Got error: corrupted history event batch, eventID is not continuous

We have Temporal 1.0.0 installed in the k8s from the official helm chart. Temporal works fine until at some moment workflow processing gets stuck and we see numerous error in clients’ logs:

"Failure in thread Workflow Poller taskQueue=“indexing-orchestrator”, namespace=“default”: 2
io.grpc.StatusRuntimeException: INTERNAL: corrupted history event batch, eventID is not continuous
at io.grpc.stub.ClientCalls.toStatusRuntimeException(ClientCalls.java:262)
at io.grpc.stub.ClientCalls.getUnchecked(ClientCalls.java:243)
at io.grpc.stub.ClientCalls.blockingUnaryCall(ClientCalls.java:156)
at io.temporal.api.workflowservice.v1.WorkflowServiceGrpc$WorkflowServiceBlockingStub.pollWorkflowTaskQueue(WorkflowServiceGrpc.java:2658)
at io.temporal.internal.worker.WorkflowPollTask.poll(WorkflowPollTask.java:77)

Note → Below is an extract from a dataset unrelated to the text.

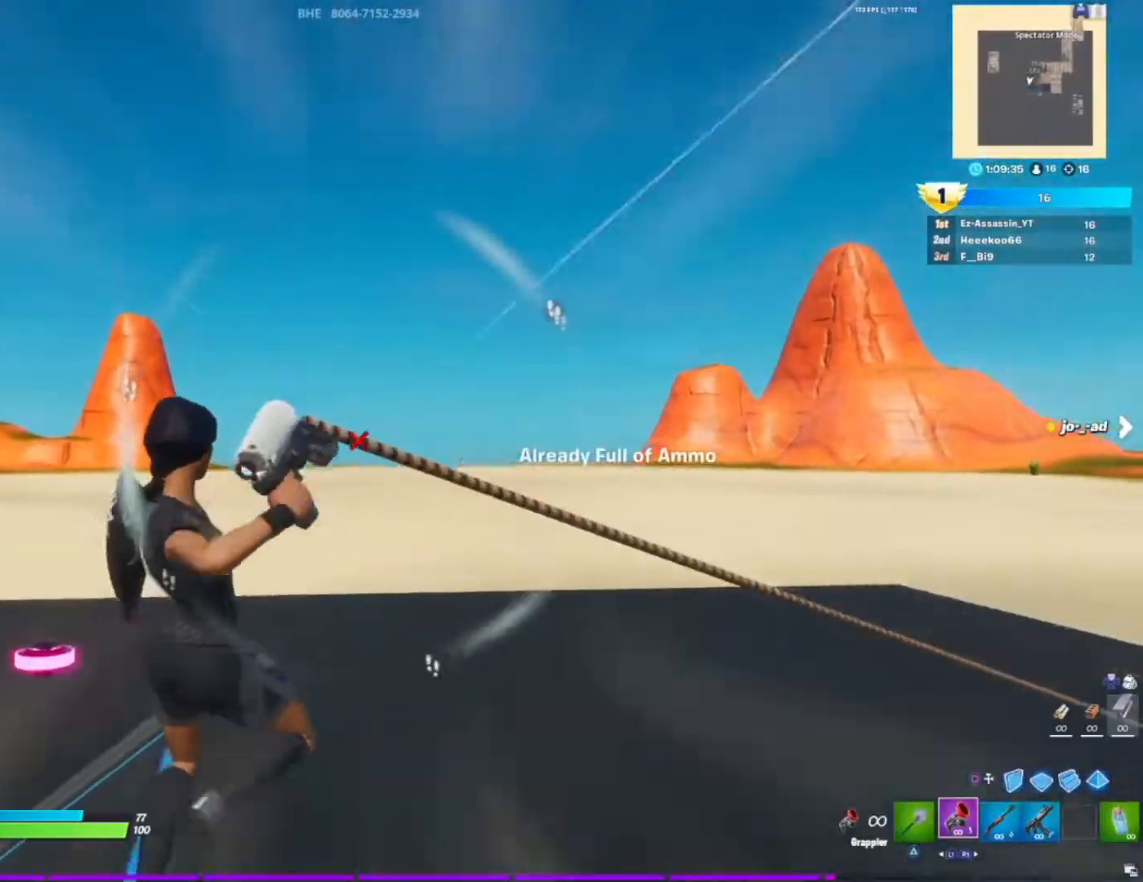
{"buttons": [], "left_stick": "center", "right_stick": "center", "events": [[167, "right_stick", "right"], [400, "right_stick", "center"]]}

We had this error since in 0.28 and considered this either as instability of the alpha version or failure caused by Cassandra nodes rotation.

But currently we have this happening on 1.0.0 and a 6-node Cassandra cluster, none of which had restarted to cause this.

How is your cassandra deployed? Can you provide some details on your configuration? Are you using a Replication Factor of 3 temporal’s keyspace? How many racks in your cassandra cluster?

Other details of your configuration could help here as well.